--- PROBLEM ---
With the material below, print exactly the lines between the line holding "24: (431, 530, 63.11)" and the line holding "45: (774, 384, 71.97)", inclusive. Add nothing else.

——————

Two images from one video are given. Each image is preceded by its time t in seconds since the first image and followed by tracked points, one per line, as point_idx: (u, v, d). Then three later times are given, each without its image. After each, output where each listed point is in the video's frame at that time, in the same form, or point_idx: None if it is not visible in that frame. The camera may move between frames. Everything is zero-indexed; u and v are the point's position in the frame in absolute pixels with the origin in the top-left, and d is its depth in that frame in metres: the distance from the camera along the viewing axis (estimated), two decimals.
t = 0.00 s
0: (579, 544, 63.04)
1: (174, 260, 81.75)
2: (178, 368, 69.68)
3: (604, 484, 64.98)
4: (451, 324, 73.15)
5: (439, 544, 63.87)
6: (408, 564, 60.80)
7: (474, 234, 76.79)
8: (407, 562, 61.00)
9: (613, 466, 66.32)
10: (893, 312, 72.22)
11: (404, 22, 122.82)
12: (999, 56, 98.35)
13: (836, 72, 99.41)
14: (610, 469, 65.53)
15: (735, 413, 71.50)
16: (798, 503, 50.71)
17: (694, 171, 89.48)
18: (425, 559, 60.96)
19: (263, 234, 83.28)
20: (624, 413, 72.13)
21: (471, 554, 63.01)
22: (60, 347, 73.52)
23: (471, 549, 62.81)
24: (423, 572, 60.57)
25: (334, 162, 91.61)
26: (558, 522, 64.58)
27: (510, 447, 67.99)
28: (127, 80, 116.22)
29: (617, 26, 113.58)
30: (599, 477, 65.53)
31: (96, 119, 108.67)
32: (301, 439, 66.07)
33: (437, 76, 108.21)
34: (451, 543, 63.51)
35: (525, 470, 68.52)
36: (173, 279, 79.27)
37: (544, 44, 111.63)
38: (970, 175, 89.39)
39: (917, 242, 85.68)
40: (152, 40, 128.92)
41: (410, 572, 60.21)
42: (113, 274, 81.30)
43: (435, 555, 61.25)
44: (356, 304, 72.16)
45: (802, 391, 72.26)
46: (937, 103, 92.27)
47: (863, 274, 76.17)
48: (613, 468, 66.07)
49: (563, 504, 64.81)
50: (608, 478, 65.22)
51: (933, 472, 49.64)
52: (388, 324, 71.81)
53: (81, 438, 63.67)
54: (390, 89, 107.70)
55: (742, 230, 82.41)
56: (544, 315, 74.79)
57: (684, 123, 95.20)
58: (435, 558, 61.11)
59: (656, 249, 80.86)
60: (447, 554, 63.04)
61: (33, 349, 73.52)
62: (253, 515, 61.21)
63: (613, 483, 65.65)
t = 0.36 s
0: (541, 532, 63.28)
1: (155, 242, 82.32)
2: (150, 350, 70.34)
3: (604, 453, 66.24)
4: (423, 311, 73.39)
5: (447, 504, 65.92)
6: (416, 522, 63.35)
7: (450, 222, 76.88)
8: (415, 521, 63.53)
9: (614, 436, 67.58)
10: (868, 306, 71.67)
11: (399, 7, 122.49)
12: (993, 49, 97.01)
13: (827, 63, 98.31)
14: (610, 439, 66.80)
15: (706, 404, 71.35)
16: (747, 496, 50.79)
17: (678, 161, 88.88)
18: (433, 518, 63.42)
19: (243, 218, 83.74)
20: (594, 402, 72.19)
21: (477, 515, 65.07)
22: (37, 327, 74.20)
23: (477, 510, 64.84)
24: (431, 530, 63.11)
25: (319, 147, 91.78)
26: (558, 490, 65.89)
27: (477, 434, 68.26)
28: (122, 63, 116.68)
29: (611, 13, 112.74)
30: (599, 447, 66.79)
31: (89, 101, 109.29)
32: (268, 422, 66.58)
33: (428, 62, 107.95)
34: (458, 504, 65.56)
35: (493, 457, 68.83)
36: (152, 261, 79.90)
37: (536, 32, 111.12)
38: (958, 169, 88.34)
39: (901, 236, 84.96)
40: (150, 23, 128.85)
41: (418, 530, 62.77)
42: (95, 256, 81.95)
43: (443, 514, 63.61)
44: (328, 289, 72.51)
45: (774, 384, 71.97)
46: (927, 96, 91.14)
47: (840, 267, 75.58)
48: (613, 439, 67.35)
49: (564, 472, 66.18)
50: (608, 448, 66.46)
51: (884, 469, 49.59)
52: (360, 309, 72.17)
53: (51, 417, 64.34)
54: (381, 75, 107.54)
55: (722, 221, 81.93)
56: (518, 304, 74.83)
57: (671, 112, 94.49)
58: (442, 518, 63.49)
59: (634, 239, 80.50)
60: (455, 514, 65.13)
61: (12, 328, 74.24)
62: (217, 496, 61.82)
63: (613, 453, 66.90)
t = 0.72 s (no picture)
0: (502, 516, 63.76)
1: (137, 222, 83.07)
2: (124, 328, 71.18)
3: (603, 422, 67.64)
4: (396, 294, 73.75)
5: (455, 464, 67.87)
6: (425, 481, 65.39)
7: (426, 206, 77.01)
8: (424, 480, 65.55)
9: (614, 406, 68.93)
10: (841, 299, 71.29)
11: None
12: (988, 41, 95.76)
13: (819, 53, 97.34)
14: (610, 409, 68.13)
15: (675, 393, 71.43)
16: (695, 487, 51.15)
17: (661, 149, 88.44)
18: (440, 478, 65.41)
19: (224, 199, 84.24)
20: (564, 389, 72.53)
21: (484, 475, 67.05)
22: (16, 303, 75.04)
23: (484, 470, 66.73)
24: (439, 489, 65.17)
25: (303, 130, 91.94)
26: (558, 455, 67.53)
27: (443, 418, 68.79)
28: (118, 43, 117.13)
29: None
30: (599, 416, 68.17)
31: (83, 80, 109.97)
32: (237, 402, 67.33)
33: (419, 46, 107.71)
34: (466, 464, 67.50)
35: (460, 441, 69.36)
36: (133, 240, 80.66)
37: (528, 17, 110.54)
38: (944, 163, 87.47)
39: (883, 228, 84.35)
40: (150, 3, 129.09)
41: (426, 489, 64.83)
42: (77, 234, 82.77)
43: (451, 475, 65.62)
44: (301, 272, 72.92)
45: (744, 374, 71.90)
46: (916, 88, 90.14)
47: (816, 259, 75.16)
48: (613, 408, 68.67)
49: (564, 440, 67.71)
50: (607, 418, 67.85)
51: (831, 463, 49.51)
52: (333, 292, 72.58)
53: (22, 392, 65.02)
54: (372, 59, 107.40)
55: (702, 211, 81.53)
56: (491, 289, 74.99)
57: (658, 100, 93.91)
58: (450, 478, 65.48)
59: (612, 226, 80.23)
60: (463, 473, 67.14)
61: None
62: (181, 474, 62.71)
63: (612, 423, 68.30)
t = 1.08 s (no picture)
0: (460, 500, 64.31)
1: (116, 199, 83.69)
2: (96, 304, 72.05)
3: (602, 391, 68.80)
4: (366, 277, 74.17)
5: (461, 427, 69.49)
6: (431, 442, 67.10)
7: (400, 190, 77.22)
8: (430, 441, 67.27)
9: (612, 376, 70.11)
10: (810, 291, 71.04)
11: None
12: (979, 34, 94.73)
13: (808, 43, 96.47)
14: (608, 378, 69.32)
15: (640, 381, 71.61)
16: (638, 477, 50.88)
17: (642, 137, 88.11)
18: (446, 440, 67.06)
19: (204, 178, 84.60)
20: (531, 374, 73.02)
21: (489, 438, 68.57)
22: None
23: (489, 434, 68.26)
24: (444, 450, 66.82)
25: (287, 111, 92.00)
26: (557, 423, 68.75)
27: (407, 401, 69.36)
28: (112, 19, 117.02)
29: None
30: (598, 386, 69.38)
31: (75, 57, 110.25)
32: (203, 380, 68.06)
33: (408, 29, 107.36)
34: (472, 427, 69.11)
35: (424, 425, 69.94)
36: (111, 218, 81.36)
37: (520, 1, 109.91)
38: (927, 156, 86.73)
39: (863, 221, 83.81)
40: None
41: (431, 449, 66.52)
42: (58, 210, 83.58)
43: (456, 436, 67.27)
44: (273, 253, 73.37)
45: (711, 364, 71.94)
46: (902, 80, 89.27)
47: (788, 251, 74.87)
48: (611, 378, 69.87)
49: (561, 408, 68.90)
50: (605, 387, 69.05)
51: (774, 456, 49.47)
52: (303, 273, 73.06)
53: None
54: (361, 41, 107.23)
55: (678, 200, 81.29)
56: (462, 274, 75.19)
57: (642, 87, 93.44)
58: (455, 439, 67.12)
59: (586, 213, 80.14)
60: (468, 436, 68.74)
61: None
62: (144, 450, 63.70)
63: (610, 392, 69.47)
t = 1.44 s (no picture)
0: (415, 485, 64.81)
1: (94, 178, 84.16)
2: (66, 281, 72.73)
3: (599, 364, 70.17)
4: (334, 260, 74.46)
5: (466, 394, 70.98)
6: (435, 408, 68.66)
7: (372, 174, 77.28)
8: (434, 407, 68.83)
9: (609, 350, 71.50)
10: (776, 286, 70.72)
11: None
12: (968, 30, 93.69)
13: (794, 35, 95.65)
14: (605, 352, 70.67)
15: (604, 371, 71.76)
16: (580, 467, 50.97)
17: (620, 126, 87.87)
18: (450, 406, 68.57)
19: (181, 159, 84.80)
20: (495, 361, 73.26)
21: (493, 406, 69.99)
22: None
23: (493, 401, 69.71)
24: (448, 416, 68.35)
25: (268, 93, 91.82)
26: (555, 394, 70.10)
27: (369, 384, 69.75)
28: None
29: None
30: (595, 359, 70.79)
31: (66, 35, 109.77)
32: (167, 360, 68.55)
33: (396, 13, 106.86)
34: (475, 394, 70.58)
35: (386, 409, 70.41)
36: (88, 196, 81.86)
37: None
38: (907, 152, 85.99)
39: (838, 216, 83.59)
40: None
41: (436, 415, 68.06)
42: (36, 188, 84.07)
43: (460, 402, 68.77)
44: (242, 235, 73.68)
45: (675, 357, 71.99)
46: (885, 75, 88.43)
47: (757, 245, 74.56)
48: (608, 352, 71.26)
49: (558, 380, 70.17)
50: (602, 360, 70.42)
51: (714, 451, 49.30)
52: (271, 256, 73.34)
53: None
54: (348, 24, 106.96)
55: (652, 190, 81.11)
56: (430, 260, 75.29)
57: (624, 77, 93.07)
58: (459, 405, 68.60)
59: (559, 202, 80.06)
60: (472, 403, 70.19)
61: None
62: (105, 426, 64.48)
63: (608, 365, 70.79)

——————

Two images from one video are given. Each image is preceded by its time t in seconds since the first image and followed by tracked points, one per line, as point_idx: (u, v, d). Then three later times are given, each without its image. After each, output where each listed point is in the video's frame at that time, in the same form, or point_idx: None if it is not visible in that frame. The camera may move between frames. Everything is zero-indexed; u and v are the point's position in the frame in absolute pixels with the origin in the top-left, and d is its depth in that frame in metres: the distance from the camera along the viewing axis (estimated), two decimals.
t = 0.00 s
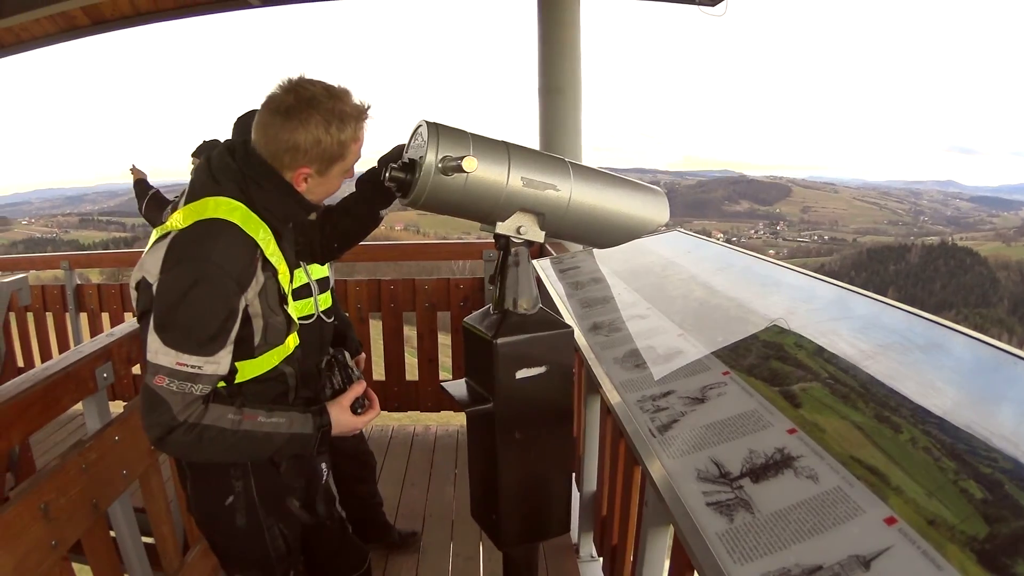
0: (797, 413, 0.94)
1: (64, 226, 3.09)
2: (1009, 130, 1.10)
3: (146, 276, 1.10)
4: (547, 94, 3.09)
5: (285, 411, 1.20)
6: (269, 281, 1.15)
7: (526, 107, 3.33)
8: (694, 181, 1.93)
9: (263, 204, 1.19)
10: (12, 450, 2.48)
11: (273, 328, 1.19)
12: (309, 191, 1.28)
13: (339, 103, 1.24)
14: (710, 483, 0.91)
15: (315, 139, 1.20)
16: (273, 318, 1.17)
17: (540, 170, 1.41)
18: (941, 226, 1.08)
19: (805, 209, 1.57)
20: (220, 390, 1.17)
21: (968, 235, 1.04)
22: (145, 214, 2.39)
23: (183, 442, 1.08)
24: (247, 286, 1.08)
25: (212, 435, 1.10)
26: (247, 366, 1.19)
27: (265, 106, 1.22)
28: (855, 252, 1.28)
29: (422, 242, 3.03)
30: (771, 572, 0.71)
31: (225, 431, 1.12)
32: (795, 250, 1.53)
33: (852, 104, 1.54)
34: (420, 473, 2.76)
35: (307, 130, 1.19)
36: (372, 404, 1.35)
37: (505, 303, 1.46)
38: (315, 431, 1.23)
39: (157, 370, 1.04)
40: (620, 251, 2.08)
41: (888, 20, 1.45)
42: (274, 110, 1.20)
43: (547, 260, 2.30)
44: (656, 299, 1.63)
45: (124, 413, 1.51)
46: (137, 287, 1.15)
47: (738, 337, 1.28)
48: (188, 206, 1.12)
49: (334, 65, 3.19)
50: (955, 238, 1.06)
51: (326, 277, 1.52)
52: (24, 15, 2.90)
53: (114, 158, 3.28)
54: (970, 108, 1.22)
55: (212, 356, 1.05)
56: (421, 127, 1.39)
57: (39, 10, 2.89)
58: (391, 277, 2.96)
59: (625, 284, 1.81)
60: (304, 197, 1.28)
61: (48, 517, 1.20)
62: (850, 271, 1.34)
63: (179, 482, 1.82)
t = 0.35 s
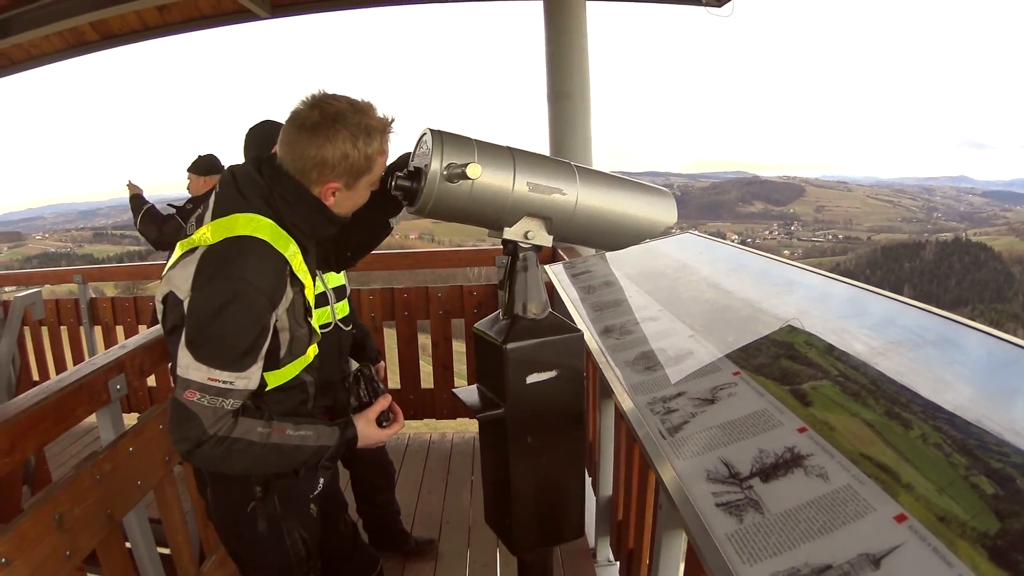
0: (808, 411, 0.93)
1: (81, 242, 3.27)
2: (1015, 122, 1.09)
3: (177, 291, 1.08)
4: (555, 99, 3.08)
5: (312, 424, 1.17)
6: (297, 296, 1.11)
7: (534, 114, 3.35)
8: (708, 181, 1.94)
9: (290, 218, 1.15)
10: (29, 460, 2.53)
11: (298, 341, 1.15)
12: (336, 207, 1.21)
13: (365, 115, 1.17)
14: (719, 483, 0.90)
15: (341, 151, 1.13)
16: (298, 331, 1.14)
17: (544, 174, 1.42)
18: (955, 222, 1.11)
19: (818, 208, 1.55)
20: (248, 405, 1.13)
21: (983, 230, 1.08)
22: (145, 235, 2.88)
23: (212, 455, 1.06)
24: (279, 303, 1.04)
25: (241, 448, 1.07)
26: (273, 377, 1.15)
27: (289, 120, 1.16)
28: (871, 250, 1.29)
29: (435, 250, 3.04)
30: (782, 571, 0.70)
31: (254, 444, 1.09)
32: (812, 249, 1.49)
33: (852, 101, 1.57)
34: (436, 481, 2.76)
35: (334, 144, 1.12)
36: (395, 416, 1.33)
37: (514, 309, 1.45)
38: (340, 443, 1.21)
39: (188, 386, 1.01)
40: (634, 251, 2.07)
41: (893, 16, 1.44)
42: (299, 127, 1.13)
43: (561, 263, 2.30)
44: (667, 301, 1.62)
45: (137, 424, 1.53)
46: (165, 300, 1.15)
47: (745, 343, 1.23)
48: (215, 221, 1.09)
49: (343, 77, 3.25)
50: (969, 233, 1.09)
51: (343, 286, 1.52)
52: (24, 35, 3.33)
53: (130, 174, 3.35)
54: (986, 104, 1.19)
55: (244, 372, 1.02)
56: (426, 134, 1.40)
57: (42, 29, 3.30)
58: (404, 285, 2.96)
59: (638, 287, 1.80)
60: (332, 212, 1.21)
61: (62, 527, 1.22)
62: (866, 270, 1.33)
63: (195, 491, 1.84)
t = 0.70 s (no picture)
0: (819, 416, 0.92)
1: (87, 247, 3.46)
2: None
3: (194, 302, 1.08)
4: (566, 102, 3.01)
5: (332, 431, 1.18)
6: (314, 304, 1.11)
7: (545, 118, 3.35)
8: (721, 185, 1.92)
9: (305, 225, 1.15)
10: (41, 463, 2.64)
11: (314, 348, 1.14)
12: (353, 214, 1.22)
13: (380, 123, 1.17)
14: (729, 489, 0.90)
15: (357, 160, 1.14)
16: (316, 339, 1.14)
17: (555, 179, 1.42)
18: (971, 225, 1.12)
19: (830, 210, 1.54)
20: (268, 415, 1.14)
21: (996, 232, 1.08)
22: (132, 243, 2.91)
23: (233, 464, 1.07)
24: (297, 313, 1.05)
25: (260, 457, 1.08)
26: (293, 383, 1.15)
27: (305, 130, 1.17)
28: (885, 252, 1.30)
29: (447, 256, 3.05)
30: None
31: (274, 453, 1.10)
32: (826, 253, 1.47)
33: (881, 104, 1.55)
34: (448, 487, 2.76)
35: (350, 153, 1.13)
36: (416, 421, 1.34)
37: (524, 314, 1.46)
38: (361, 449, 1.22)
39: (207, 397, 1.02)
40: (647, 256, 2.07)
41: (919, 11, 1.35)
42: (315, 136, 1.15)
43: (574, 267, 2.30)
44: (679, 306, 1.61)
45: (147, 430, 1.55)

——————

--- EXERCISE SOLUTION ---
24: (431, 530, 63.11)
25: (319, 147, 91.78)
26: (558, 490, 65.89)
27: (477, 434, 68.26)
28: (122, 63, 116.68)
29: (611, 13, 112.74)
30: (599, 447, 66.79)
31: (89, 101, 109.29)
32: (268, 422, 66.58)
33: (428, 62, 107.95)
34: (458, 504, 65.56)
35: (493, 457, 68.83)
36: (152, 261, 79.90)
37: (536, 32, 111.12)
38: (958, 169, 88.34)
39: (901, 236, 84.96)
40: (150, 23, 128.85)
41: (418, 530, 62.77)
42: (95, 256, 81.95)
43: (443, 514, 63.61)
44: (328, 289, 72.51)
45: (774, 384, 71.97)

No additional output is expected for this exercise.